ハムスターについて知りましょう

ハムスター は、キヌゲネズミ亜科に属する齧歯類の24種の総称。夜行性で雑食性である。肩まで広がる大きな頬袋を持つのが特徴で、飼育・繁殖が容易であるため、ペットや実験用動物として知られている。

野生ではヨーロッパからアジアの乾燥地帯に分布し、地中に掘ったトンネルで生活しているが、野生のハムスターは数が少なく絶滅が危惧されている。 夜行性とされるが薄明薄暮性である。厚い毛皮をもち、尻尾は小さく、ゴールデンハムスターなどでは、尻尾が毛皮の下に隠れてしまいほとんど目立たない。 主に果実や木の実などを食べる。大きな頬袋をもち、そこに食べ物を詰め込むことができる。
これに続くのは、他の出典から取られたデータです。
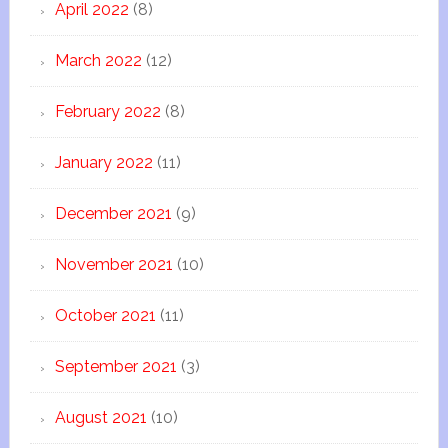
April 2022
(8)
March 2022
(12)
February 2022
(8)
January 2022
(11)
December 2021
(9)
November 2021
(10)
October 2021
(11)
September 2021
(3)
August 2021
(10)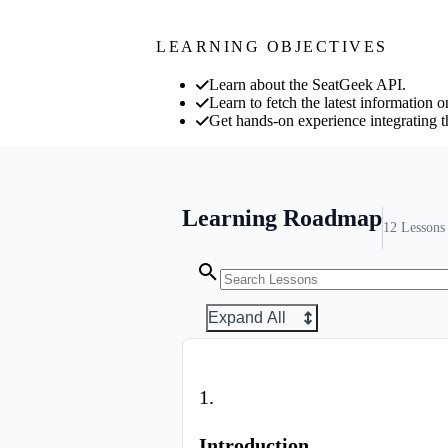
LEARNING OBJECTIVES
Learn about the SeatGeek API.
Learn to fetch the latest information
Get hands-on experience integrating 
Learning Roadmap
12
Lessons
Expand All
1
.
Introduction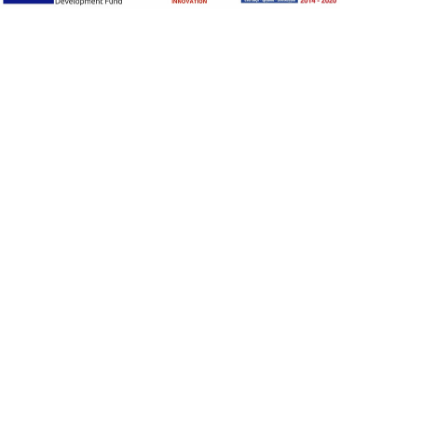
Adjust font size
A-
A+
A
Change font
Adjust page color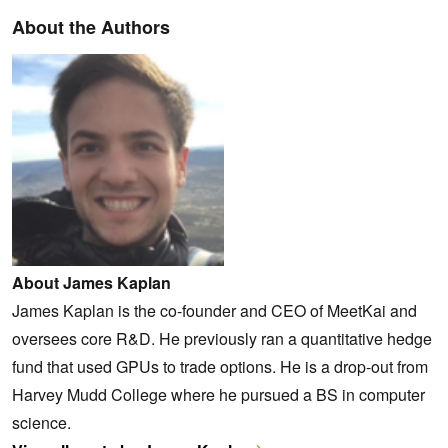
About the Authors
About James Kaplan
James Kaplan is the co-founder and CEO of MeetKai and
oversees core R&D. He previously ran a quantitative hedge
fund that used GPUs to trade options. He is a drop-out from
Harvey Mudd College where he pursued a BS in computer
science.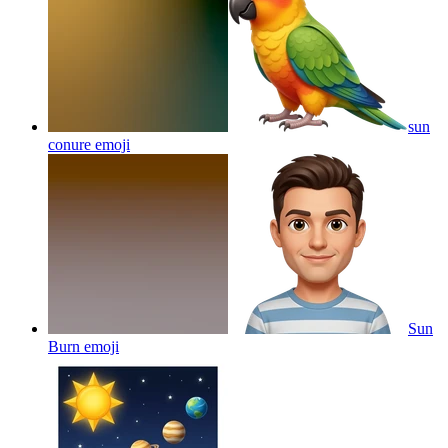
sun
conure
emoji
Sun
Burn
emoji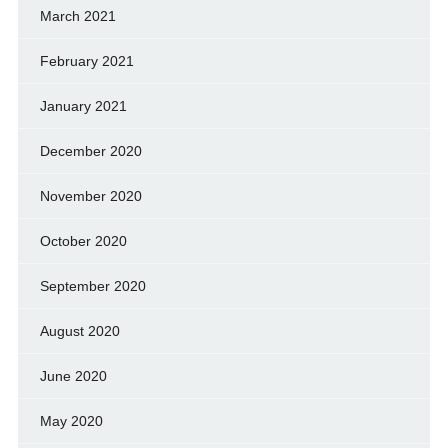
March 2021
February 2021
January 2021
December 2020
November 2020
October 2020
September 2020
August 2020
June 2020
May 2020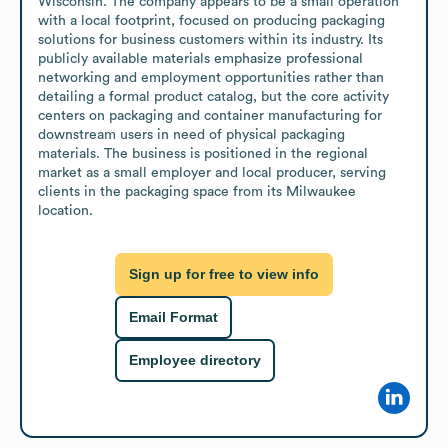
Wisconsin. The company appears to be a small operation 
with a local footprint, focused on producing packaging 
solutions for business customers within its industry. Its 
publicly available materials emphasize professional 
networking and employment opportunities rather than 
detailing a formal product catalog, but the core activity 
centers on packaging and container manufacturing for 
downstream users in need of physical packaging 
materials. The business is positioned in the regional 
market as a small employer and local producer, serving 
clients in the packaging space from its Milwaukee 
location.
Sign up for free to view info
Email Format
Employee directory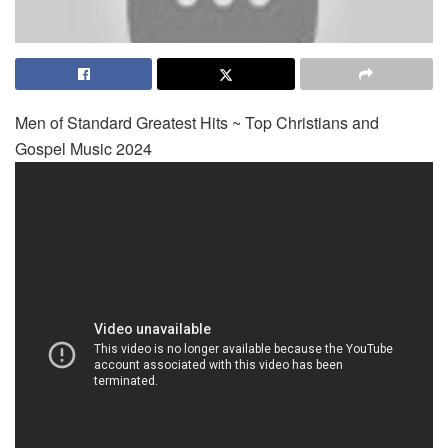
Men of Standard Greatest Hits ~ Top Christians and
Gospel Music 2024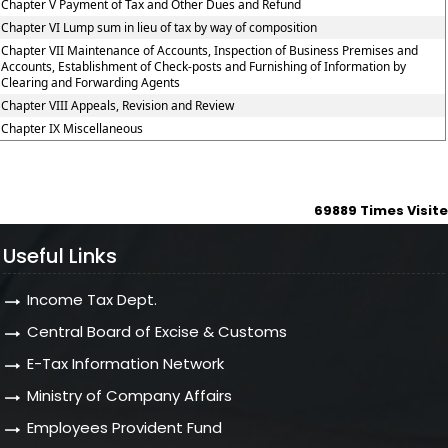
Chapter V Payment of Tax and Other Dues and Refund
Chapter VI Lump sum in lieu of tax by way of composition
Chapter VII Maintenance of Accounts, Inspection of Business Premises and
Accounts, Establishment of Check-posts and Furnishing of Information by
Clearing and Forwarding Agents
Chapter VIII Appeals, Revision and Review
Chapter IX Miscellaneous
69889
Times Visit
Useful Links
Income Tax Dept.
Central Board of Excise & Customs
E-Tax Information Network
Ministry of Company Affairs
Employees Provident Fund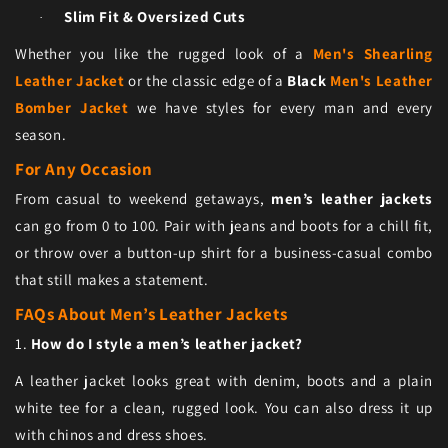
Slim Fit & Oversized Cuts
·
Whether you like the rugged look of a
Men's Shearling
Leather Jacket
or the classic edge of a
Black
Men's Leather
Bomber Jacket
we have styles for every man and every
season.
For Any Occasion
From casual to weekend getaways,
men’s leather jackets
can go from 0 to 100. Pair with jeans and boots for a chill fit,
or throw over a button-up shirt for a business-casual combo
that still makes a statement.
FAQs About Men’s Leather Jackets
1.
How do I style a men’s leather jacket?
A leather jacket looks great with denim, boots and a plain
white tee for a clean, rugged look. You can also dress it up
with chinos and dress shoes.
体重は、ジャンガリアンハムスターは30-50g、ゴールデンハムスターで80-150g。寿命はジャンガリアンハムスターで2年、ゴールデンハムスターで3年ほどであるが、稀に5年生きた個体などが報告されている。 1956年、ハムスターが風邪に感染することが発見された。それまで、風邪のウイルスに高い感受性を示す小型の実験動物は知られていなかったため、この発見によって風邪に関する研究が大いに発展した。

ハムスターの視力はあまり良くなく、また色盲である。そのため、外界の状況の把握は聴力と嗅覚に頼っている。臭腺の臭いを周りに散布することでなわばりを主張するとされており、特に自身の臭いに非常に敏感である。また、高周波を聴くことができるといわれており、超音波で互いにコミュニケーションしているとも考えられている。[1] 一般に、尾は見えないほど短い。毛の長いハムスターでは隠れてしまうほどである。例外としてチャイニーズハムスターには自身の体長ほどの尾がある。 頬から肩にかけて、伸縮性のある頬袋と呼ばれるエサを収容しておくための袋がある。一杯になるとその袋は2倍から3倍にもふくれ上がることがある。ここに溜めた食料を、自分の巣穴で吐き出して貯蔵するのである。 急激な温度変化、乾燥や日射しには非常に弱い。数10分の日光浴で死んでしまった例もある。また特に温度が低くなった場合、疑似冬眠と呼ばれる、体温が低くなって死んだように眠ってしまう状態になることがある。そのままにしておくと死んでしまうため、ゆっくりと温めて起こす必要がある。 また、上記の通り、食性は雑食性である。野生状態では、木の実、穀物、野菜、果物、また昆虫やミールワームなども食べる。飼育時に適したエサについては下記参照。ハムスターは時に自分の糞を食べることがある。これは、一度では消化しきれなかった養分をもう一度吸収するためであり、決して異常行動ではない。 その他、齧歯目に共通した特徴として、2本の門歯が一生伸び続けるというものがある。飼育下では、固い餌を与えるなどして歯を削るようにしてやらなければならない。 なお、ハムスターを飼育する場合には、運動不足にならないよう、ハムスターの大きさにあった回し車を取り付けると良い。

ハムスターの中でもよく知られているのが、ゴールデンハムスター(シリアンハムスター)である。ペットとして飼われているゴールデンハムスターは、1930年にシリアで捕獲された1匹の雌とその12匹の仔の子孫が繁殖し、世界中に広まったものである(その後、野生種は発見されていないため、現存するゴールデンハムスターは皆彼らの子孫である)。1931年にロンドン動物園でハムスターが展示・一般販売され、それ以後ハムスターがペットとして飼われるようになった。近年、体格が小さいドワーフタイプのハムスターが人気を集めている。中でもジャンガリアンハムスターは、1993年9月に国内でペットとして出回り始め[2]、ペットショップでよく見られる。 ハムスターは人によく馴れて飼いやすいため、ペットとしてよく飼われている。親子・兄弟であってもケンカにより死亡することがあるため単独飼育が基本であるが、種類によっては複数飼育が可能である場合もある。縄張り意識が強いため、不用意に手を差し伸べたりすると噛み付いて外傷を負う事がある。 特にメスは気が強いので、オスの方が比較的おとなしく飼いやすい。